Kougkas led a webinar outlining Hermes’s capabilities as part of the software launch on March 26, with presentations from Hermes team collaborators Christopher Hogan, HDF Group software engineer; Kimmy Hu, HDF Group HPC lead engineer; Hariharan Devarajan, a Ph.D. student in Illinois Tech’s Scalable Computing Software Lab; and Gerd Heber, HDF Group lead engineer. Illinois Tech Distinguished Professor of Computer Science and Ron Hochsprung Endowed Chair Xian-He Sun is the principal investigator for Hermes, which was funded through a grant from the National Science Foundation.

The team described how Hermes organizes and accesses data from a variety of local and remote storage devices and moves it efficiently into memory, where the data can be processed and ultimately easily help people get increased performance from their data-analyzing applications.

“The problem is all of [the storage devices] are independently designed, deployed, and managed, making it hard for the end user to manage the complexity of hierarchical storage,” Kougkas says. “Hermes holistically manages this storage system and brings the benefit of each [storage component] to the end user.”

The Hermes software allows users to draw data from various storage hardware, organize it, and send it to memory using a single software package.

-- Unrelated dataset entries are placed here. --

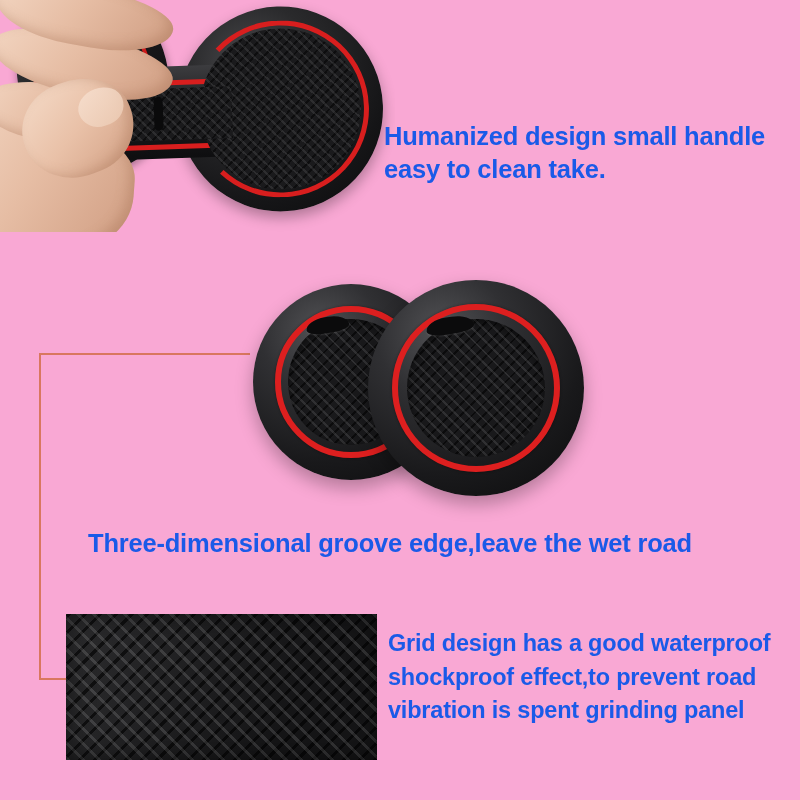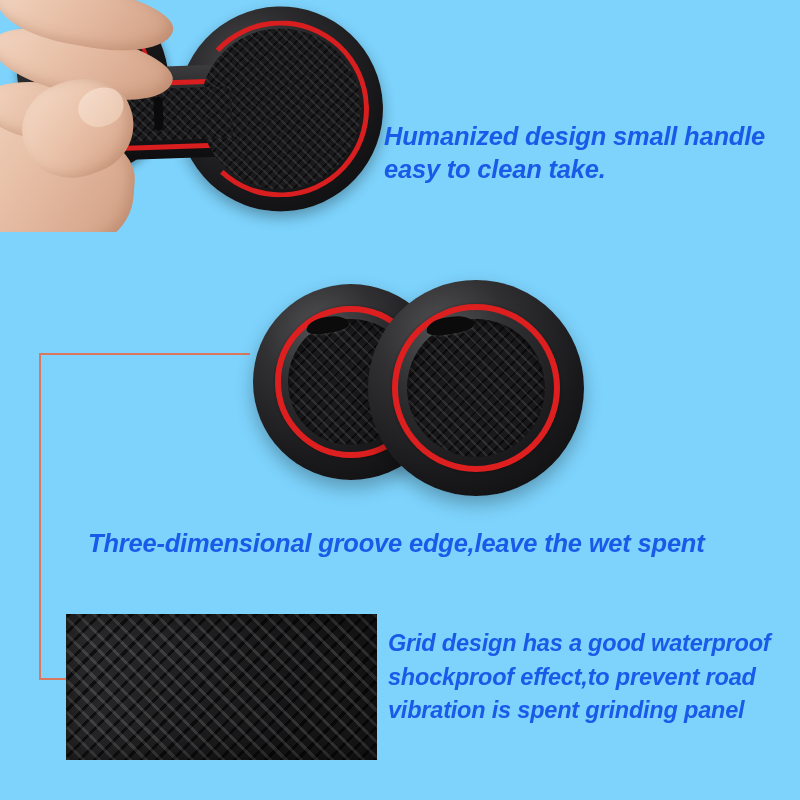"Humanized design small handle" #page { background: #7dd3fc -> #f9a8d4; font-style: italic -> none }
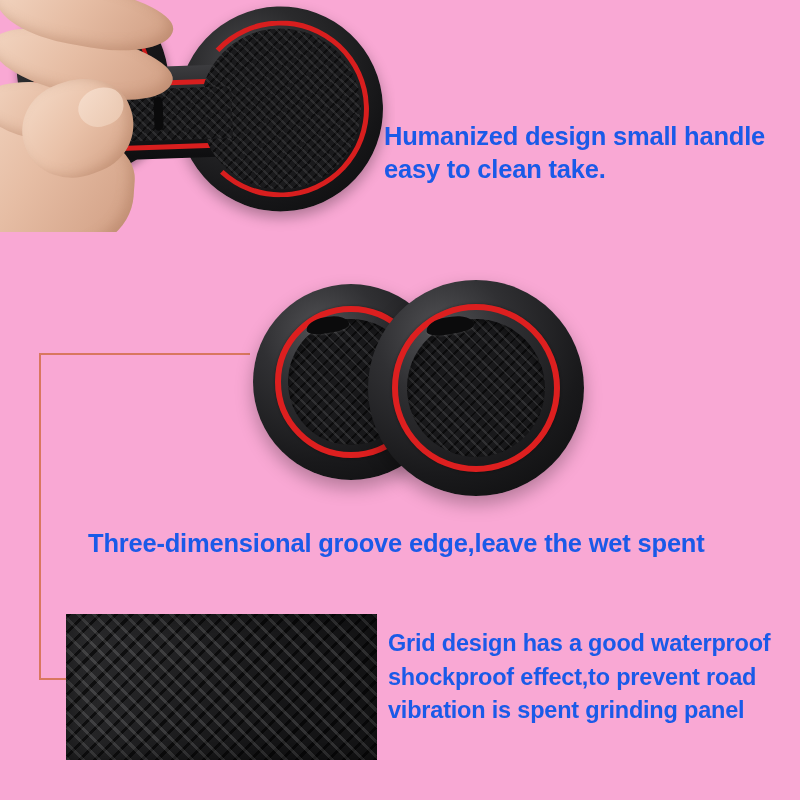"Three-dimensional groove edge,leave the" div.caption { text: spent -> road }
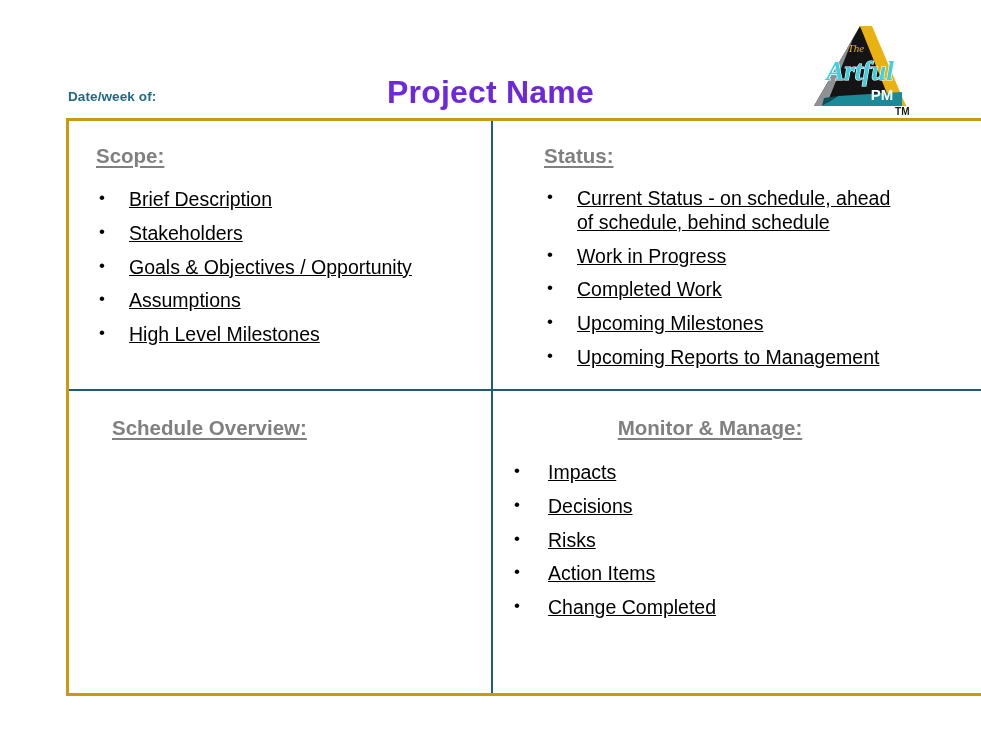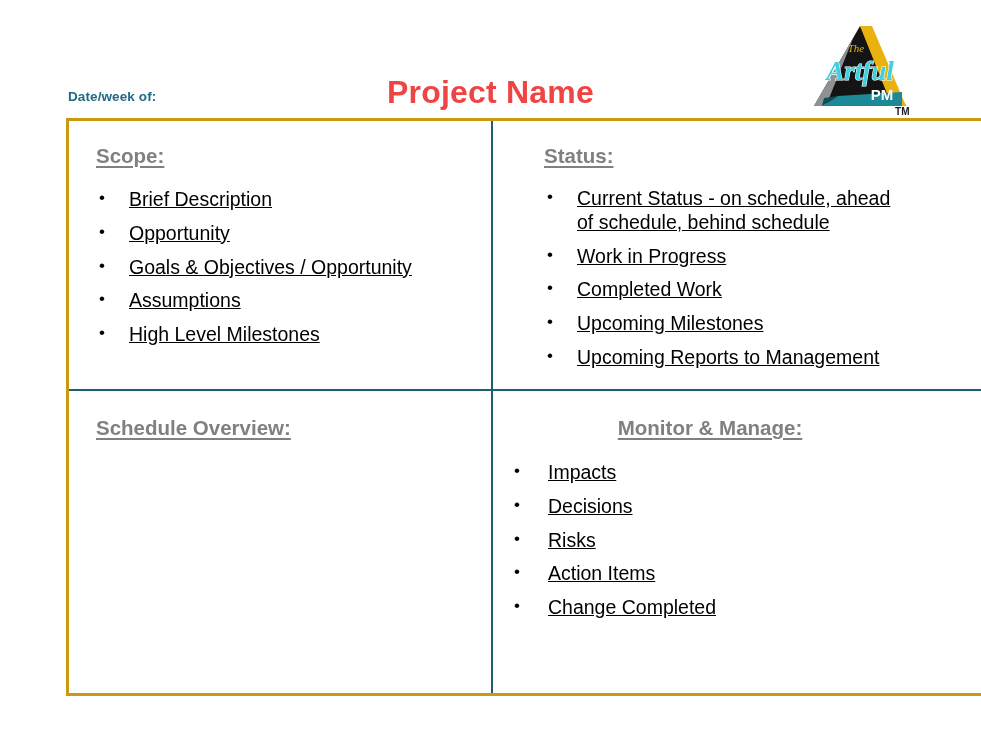"Project Name" #slide-title { color: #ef4444 -> #6d28d9 }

This requires the user to write less code with a universal software package, rather than using different software for each storage device.

This improves the speed of moving data from storage to memory, reducing the input/output performance gap that exists with current systems. Although Hermes is fully functional and ready for researchers in high-performance computing to use, Kougkas says the open-source software is still “in development,” and hopes the community will continue to offer their feedback to improve the package.

NSF Program Director Seung-Jong Park attended this Webinar, with 75 other interested users.